Желтолицый старик занимает собой уже все купе... И еще какая-то чепуха... кажется, с клиентами Лусницкого...
И когда вас истерзают эти мысли, вы внезапно уснете.
Вы проснетесь на заре.
На шатком рубеже между полусном и полной явью вы вспомните вчерашнее и поспешите повторить, что вы поступили правильно... Боль станет тупее. Но вы уже не так будете мучиться. Отчасти потому, что приноровились к ней, ну а в общем-то потому, что — трезвость, сознание, что «я поступил правильно». Возможно, появится даже что-то вроде вчерашней решимости, только она уже будет не отчаянной, как там, на перроне, а осмотрительной.
По-прежнему куда-то будет нести вас поезд, по-прежнему — стучать колеса. Но сейчас, прислушавшись, вы скажете себе: «Теперь надо думать о том, что там, впереди». Теперь вам уже не все равно, куда вас несет, уже нужна определенность. Это понятие «определенность» разбудит вас окончательно.
Нет, вы ничего не забыли, ничего не заспали, ни о какой бодрости не может быть и речи: вы — разбитый, осунувшийся, бессильный человек. Просто то, вчерашнее, стало в какой-то мере уже прошлым, и беда ваша разместилась сейчас в вас удобнее, устроилась, так сказать, нашла наконец подходящее место. И еще долго будет давать знать о себе, может быть, всю жизнь, потому что слишком глубок был надрез хирурга-случая: любовь убили. Потому что это была потеря себя.

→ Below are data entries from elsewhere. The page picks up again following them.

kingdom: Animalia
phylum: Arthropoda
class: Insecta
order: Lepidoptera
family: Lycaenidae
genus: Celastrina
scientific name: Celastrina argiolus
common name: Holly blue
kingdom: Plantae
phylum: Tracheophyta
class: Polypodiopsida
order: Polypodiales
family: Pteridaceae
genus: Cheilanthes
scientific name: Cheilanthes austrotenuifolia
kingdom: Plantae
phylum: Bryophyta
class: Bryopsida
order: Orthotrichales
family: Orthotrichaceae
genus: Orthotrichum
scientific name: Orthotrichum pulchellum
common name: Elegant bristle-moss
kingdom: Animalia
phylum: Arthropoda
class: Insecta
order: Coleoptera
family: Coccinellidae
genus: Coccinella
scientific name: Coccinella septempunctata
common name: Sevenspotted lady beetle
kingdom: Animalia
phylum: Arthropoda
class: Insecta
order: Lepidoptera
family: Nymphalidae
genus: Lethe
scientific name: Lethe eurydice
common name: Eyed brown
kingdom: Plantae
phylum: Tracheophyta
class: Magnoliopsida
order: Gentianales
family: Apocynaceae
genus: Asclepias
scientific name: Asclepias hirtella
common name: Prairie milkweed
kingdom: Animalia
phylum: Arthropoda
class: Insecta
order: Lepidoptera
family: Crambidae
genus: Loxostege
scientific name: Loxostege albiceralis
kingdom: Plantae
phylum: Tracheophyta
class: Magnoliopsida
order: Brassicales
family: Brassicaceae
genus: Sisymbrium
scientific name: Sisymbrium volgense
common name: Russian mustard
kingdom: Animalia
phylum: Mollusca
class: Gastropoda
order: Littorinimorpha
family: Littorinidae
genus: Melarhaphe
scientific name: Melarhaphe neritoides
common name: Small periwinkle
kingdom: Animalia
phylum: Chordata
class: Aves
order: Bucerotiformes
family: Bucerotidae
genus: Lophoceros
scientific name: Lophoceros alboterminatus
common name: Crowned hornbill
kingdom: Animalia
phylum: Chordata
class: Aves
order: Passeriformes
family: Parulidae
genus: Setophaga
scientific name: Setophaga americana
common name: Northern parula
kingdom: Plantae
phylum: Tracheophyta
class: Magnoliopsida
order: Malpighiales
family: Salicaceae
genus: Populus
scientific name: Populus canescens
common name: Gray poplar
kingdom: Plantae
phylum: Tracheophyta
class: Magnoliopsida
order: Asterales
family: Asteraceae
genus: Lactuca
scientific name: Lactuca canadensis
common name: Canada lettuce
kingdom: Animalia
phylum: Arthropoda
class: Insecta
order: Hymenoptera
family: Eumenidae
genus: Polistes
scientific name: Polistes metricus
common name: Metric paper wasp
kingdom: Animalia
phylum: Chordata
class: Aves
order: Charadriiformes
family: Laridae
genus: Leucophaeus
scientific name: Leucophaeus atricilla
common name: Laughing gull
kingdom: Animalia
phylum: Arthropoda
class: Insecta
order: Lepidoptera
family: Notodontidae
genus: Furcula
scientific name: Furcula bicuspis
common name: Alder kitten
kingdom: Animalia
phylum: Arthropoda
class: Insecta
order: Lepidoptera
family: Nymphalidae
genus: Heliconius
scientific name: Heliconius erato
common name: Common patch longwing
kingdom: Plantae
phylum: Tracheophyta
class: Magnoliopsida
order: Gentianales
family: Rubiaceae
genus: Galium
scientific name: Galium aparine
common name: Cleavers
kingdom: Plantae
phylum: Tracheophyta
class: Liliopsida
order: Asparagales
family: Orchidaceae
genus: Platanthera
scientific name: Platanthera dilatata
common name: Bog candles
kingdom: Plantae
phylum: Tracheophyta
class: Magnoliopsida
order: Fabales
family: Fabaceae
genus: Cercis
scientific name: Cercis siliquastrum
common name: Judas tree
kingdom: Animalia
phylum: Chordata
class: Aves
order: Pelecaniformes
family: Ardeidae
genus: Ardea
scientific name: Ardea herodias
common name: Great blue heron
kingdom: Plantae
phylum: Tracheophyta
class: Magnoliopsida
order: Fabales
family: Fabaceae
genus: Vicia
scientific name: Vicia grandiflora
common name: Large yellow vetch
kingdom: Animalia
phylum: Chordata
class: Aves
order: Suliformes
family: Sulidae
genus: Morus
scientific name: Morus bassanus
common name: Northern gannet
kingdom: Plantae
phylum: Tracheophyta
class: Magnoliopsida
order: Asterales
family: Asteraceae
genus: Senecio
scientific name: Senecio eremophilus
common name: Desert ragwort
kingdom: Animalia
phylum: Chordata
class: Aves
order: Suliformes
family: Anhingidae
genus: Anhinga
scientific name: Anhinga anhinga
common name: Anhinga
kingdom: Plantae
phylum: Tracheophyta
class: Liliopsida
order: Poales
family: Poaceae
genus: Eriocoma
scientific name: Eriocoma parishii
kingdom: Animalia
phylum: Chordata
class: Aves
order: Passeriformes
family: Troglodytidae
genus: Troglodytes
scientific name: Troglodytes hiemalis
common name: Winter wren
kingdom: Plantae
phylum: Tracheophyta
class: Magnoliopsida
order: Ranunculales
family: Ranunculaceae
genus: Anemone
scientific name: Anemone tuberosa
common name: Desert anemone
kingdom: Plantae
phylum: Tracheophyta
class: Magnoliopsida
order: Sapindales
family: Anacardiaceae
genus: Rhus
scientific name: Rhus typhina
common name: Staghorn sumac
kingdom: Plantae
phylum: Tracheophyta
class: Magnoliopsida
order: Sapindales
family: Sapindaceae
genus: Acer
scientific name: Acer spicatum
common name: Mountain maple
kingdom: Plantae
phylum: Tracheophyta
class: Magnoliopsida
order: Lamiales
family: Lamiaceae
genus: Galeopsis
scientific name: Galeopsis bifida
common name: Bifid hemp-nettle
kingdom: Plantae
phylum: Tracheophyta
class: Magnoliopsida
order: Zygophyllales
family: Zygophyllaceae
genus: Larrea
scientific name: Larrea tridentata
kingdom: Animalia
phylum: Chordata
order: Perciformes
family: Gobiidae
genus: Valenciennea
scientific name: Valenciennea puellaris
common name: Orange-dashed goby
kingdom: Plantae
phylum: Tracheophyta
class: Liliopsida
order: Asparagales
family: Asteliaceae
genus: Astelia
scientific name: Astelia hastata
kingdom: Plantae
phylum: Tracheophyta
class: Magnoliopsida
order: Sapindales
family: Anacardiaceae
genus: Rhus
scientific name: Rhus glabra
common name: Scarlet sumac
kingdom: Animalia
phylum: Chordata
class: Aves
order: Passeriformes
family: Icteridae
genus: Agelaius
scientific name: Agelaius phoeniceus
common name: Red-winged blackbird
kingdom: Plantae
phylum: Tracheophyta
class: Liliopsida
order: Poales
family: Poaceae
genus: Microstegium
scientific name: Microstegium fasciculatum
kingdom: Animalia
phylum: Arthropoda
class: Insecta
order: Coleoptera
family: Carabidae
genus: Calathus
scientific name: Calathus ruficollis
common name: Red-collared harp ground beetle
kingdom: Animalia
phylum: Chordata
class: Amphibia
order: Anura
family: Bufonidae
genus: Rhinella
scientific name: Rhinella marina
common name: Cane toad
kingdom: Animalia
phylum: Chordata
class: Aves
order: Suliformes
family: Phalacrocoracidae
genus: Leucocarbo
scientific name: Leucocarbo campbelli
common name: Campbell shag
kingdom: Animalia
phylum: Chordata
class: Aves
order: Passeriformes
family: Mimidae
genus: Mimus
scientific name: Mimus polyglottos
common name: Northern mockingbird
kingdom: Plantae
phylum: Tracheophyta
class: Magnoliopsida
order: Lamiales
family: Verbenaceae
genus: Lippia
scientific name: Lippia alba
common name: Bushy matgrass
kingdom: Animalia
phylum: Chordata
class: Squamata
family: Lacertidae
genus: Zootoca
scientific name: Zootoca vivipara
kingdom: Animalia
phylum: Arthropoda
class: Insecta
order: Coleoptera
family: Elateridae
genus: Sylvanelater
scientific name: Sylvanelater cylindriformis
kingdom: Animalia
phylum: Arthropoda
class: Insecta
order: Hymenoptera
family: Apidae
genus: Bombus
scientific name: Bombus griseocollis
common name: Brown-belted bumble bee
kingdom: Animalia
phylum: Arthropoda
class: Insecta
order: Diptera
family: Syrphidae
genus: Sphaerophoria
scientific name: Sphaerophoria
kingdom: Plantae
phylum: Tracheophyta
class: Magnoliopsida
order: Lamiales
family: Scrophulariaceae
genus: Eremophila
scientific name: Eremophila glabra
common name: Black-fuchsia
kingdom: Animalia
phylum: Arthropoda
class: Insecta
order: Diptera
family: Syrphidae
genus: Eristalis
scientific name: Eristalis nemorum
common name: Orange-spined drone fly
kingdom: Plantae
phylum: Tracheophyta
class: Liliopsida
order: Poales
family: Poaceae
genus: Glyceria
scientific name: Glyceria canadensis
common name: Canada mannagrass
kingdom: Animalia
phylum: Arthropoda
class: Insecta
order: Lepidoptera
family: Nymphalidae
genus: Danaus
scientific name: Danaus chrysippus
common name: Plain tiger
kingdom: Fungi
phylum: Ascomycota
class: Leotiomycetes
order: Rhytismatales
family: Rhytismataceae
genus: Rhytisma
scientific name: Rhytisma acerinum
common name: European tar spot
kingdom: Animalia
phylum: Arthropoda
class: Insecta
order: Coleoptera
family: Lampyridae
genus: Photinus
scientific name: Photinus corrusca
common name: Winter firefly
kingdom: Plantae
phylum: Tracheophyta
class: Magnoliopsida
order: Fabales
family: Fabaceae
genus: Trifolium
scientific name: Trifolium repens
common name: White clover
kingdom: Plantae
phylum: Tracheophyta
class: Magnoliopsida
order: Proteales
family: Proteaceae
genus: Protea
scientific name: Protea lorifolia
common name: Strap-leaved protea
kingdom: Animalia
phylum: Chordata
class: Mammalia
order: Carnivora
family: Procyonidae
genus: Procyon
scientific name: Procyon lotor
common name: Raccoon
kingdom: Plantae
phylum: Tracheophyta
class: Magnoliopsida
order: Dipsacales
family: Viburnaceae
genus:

А потом вы откроете глаза.
Вы откроете глаза, и увиденное удивит вас: оказывается, вы не один в купе и, судя по всему, уже давно не один — так спокойно и привычно сидит эта женщина за столиком. Она сидит и смотрит на восход— все купе залито мягким розовым светом.
И вот тут, вглядевшись, вы вдруг почувствуете, что в вас что-то ломается, что вот теперь, именно в эту минуту, вы и проходите ту самую границу между «до» и «после», которую так отчаянно и решительно наметили вчера; вы почувствуете, что мир скрипя поворачивается к вам новой стороной, — настолько вас поразит, ослепит это лицо, обращенное к восходу.
Но чем? Почему так вдруг?..
Нет, вы сейчас не станете спрашивать себя, вам и в голову не придет спрашивать, вам будет не до того, это уж — потом, потом, после. А сейчас вы просто будете смотреть, осторожно, полуприкрыв глаза, не шевелясь, чтобы не потревожить — ведь она, конечно, не заметила вашего пробуждения.